After years of struggling to constrain Russell Westbrook, Lakers coach Frank Vogel will now be able to compete alongside him instead of trying to stop him this season.
Despite his baby-faced look, Lakers head coach Frank Vogel has spent multiple decades on NBA sidelines. Dating back to 2001, Vogel has been both an assistant and head coach across the NBA landscape, and largely in the Eastern Conference.
That makes him acutely familiar with a player like Russell Westbrook, whose career started in 2008. And while he’s mostly done so from afar, Vogel has seen Westbrook’s progression and coached against it throughout his career, watching him ascend to the highest peak as the league’s MVP.
It’s that experience coaching against Westbrook that makes Vogel most excited about being on the Lakers this season, as he revealed in a recent interview with Nick Hamilton of Nitecast Media.
“Well, the biggest thing is that I no longer have to be afraid to play him (laughs). That’s the No. 1 thing. I’m excited to have him on my side… He’s just the ultimate competitor. He’s going to do whatever it takes to win basketball games, and I’m happy to have that on my side.”
With Vogel spending the vast majority of his coaching career in the Eastern Conference and Westbrook playing mostly in the West, the two only had a few run-ins in their twice-annual meetings during the regular season.
The limited interactions, though, haven’t stopped Westbrook from having big performances against Vogel. In his career, Westbrook has five career 50-point games. Two of those have come against Vogel-coached teams.
The first came in 2015 when Westbrook, a member of the Thunder, had his first 50-point game with 54 points against the Indiana Pacers, then coached by Vogel. In the 2017-18 season, the year in which Westbrook won the MVP, he exploded 57 points, 13 rebounds and 11 assists against the Magic, coached again by Vogel.
But in their most prominent meeting — in the 2019-20 postseason — Vogel got the better of Westbrook and the Rockets.

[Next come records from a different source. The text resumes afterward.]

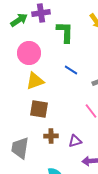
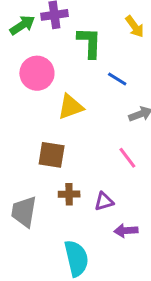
blue line: (71, 70) -> (117, 79), moved
yellow triangle: (35, 81) -> (71, 107), moved

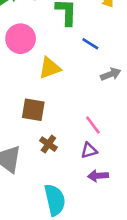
pink line: (127, 158) -> (93, 125), moved
brown cross: (69, 194) -> (48, 144), turned 36
purple triangle: (104, 201) -> (89, 150), moved

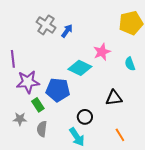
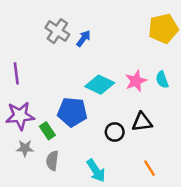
pink star: (102, 52) -> (136, 81), moved
purple star: (28, 82) -> (20, 116), moved
black circle: (85, 117) -> (115, 132), moved

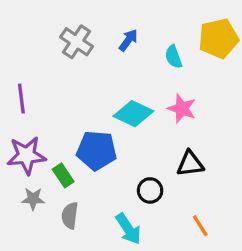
blue arrow: (84, 39) -> (128, 40), moved
cyan semicircle: (162, 80) -> (173, 57), moved
pink star: (136, 81) -> (182, 109), turned -30
black circle: (115, 132) -> (150, 190), moved

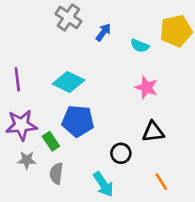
gray cross: (77, 42) -> (68, 17), moved
cyan semicircle: (173, 57) -> (140, 46), turned -48
cyan diamond: (133, 114) -> (68, 82), moved

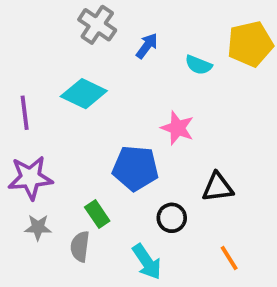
cyan diamond: (68, 82) -> (84, 94), moved
pink star: (146, 87) -> (177, 128), moved
blue pentagon: (78, 121) -> (135, 168), moved
green rectangle: (51, 141) -> (97, 214), moved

Despite three games from Westbrook with at least 24 points, the Lakers won the series in five games in the second round.
Still, across 23 games including that postseason meeting, Westbrook has averaged 26.7 points, 9.1 rebounds and 8.9 assists on 47.3% shooting. In the 11 regular-season games including and since that 54-point game, Westbrook has averaged 32.7 points, 10.9 rebounds and 10.7 assists on 51.3% shooting against Vogel-led teams.
So, when Vogel says he’s excited to not have to coach against Westbrook anymore, visions of 50-point games and 30-point triple-doubles likely flash through his mind in that moment. Fortunately, Vogel will now be preparing alongside Westbrook this season, hoping to replicate that same success, only this time in purple and gold.